Vorbild und Grundmuster der Taufe ist die Taufe Jesu selbst. Während seiner Taufe, so berichten die Evangelien, öffnete sich der Himmel über ihm und er hört die Worte: Du bist mein Sohn, an dir habe ich Gefallen. Jesus wusste von da an, dass er sich absolut auf Gott verlassen konnte, und er erfuhr die unmittelbare Nähe Gottes. Zugleich begann mit der Taufe sein Weg in die Öffentlichkeit und seine Predigt des kommenden Gottesreiches. Seine Taufe war, wie jede Berufung in den biblischen Geschichten, zum einen die Zusage der unverbrüchlichen Treue Gottes zum Berufenen, zum anderen seine Sendung und Beauftragung.
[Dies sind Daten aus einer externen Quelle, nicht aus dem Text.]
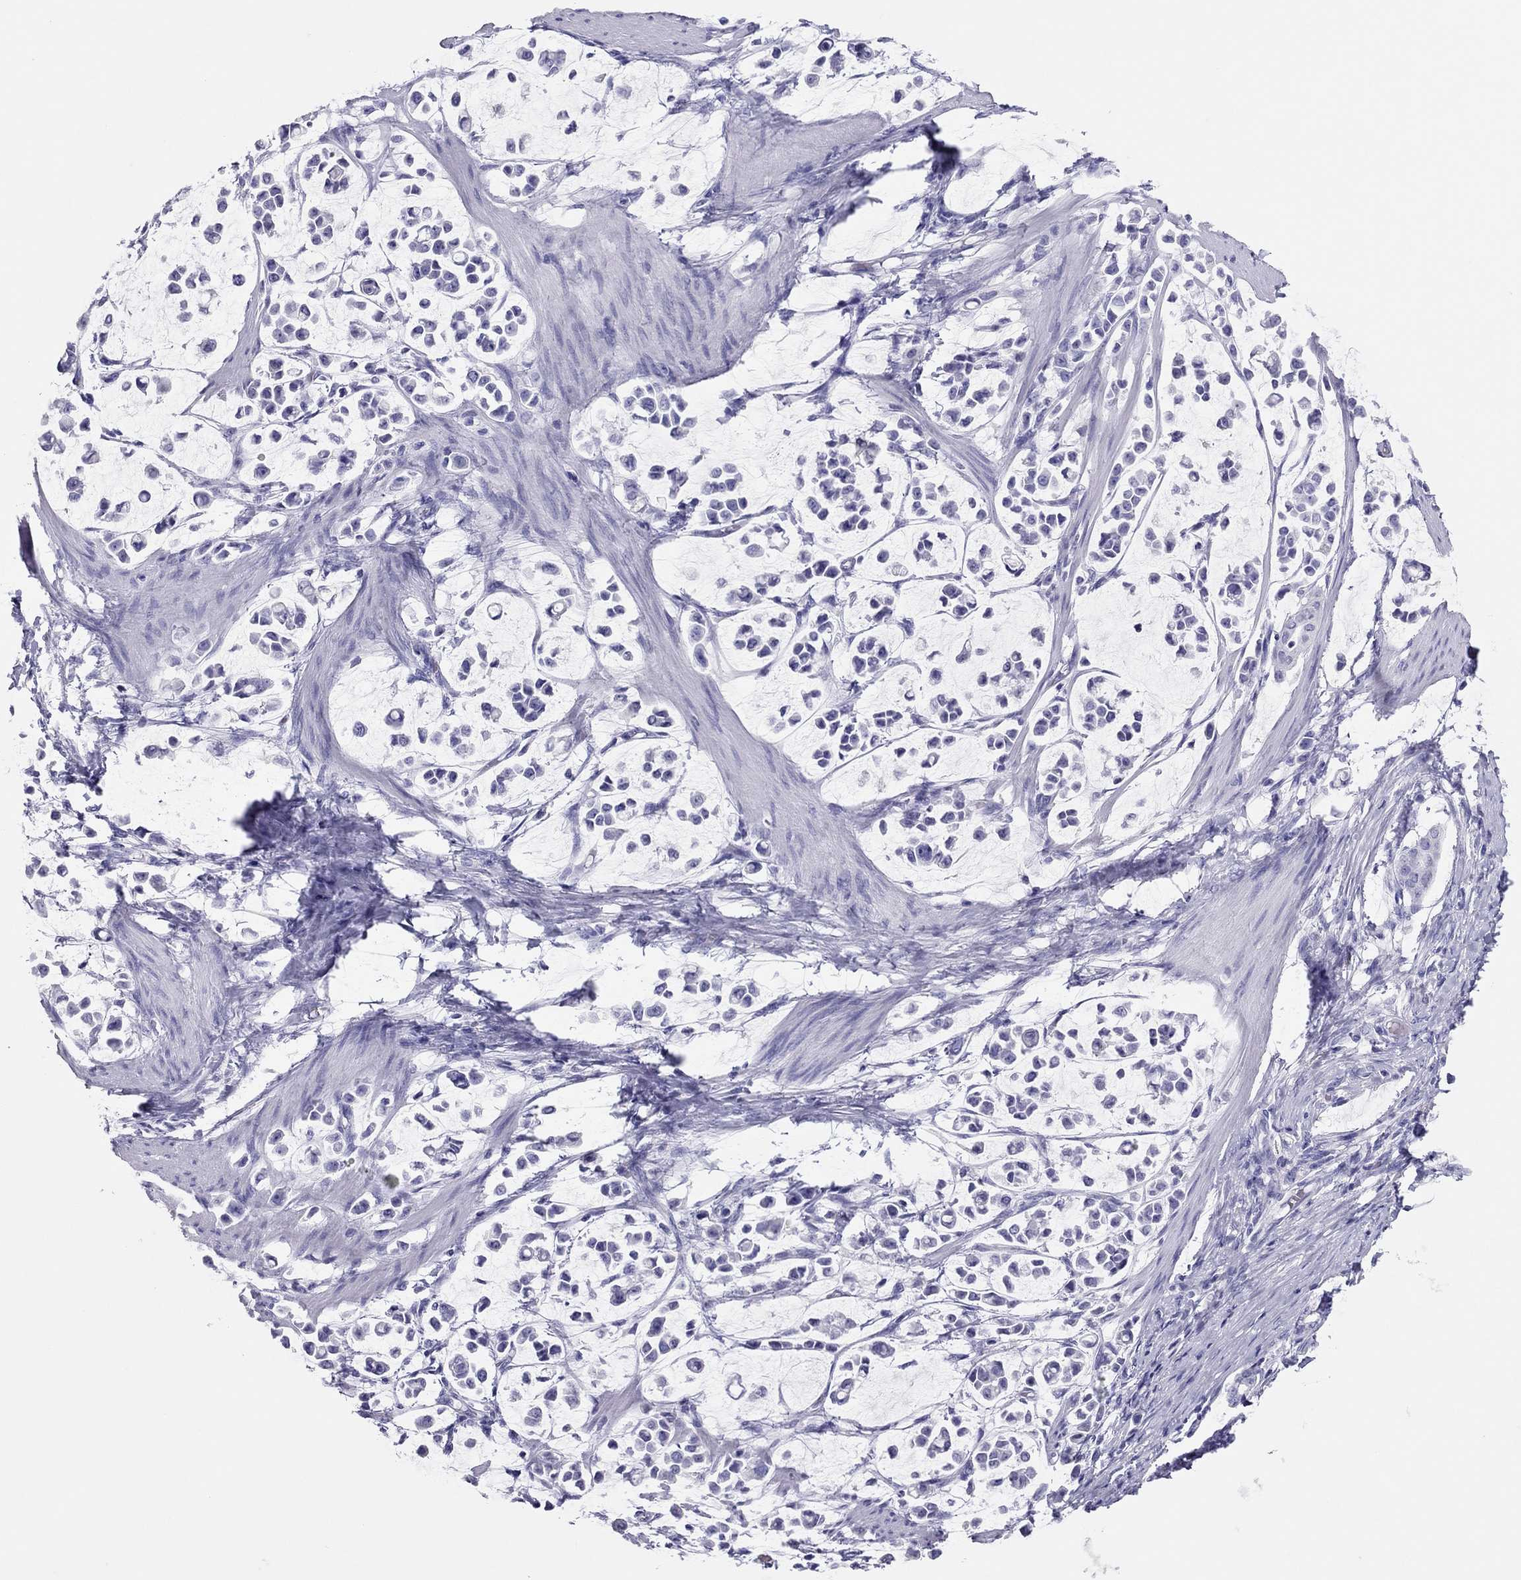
{"staining": {"intensity": "negative", "quantity": "none", "location": "none"}, "tissue": "stomach cancer", "cell_type": "Tumor cells", "image_type": "cancer", "snomed": [{"axis": "morphology", "description": "Adenocarcinoma, NOS"}, {"axis": "topography", "description": "Stomach"}], "caption": "Immunohistochemical staining of stomach cancer (adenocarcinoma) reveals no significant positivity in tumor cells.", "gene": "TSHB", "patient": {"sex": "male", "age": 82}}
Nach der Taufe zieht sich Jesus zunächst in die Wüste zurück, dann aber beginnt er seinen Weg in die Öffentlichkeit mit der Ankündigung des kommenden Reiches Gottes, der zeichenhaften Heilung und Vergebung, den Tischgemeinschaften, der Berufung in die Nachfolge und der Auseinandersetzung mit den Pharisäern und Schriftgelehrten.

 

Dieses Erlebnis während der Taufe ist ein Schlüssel, um Jesus zu verstehen. Menschen, die ihm begegneten, kamen mit Gott in Berührung und erlebten gewissermaßen den offenen Himmel. Wo das geschah, konnte man vom Anbruch des Reiches oder der Herrschaft Gottes sprechen, die mitten unter ihnen war (Lukas 17,21). Indem aber Jesus dennoch nicht “der Getaufte”, sondern “der Gesalbte” heißt, tritt er damit in die Tradition jener biblischen Menschen, die im Auftrag und in der Vollmacht Gottes handeln und in deren Handeln es Gott selbst ist, der handelt und gegenwärtig ist. Dazu gehören Könige, Propheten und Priester, die dafür gesalbt wurden. Im Neuen Testament wird die Salbung als Gebet um Dämonenaustreibung und Heilung erwähnt (Mk 6,13; Jak 5,14). Das Ritual der Salbung weist also auf die Anwesenheit Christus mitten unter uns (vgl. Mt 18,20), die Anwesenheit Gottes in Christus und den Anbruch seiner Herrschaft in seinem Reden und Handeln hin. Dietrich Bonhoeffer hat zwar nicht die Kirche an sich, wohl aber die um das Wort Gottes versammelte Gemeinde als “Christus, der als Gemeinde existiert” bezeichnet. Die Salbung würde auf die Anwesenheit und das Wirken des als Gemeinde existierenden “Gesalbten”, des Christus hinweisen.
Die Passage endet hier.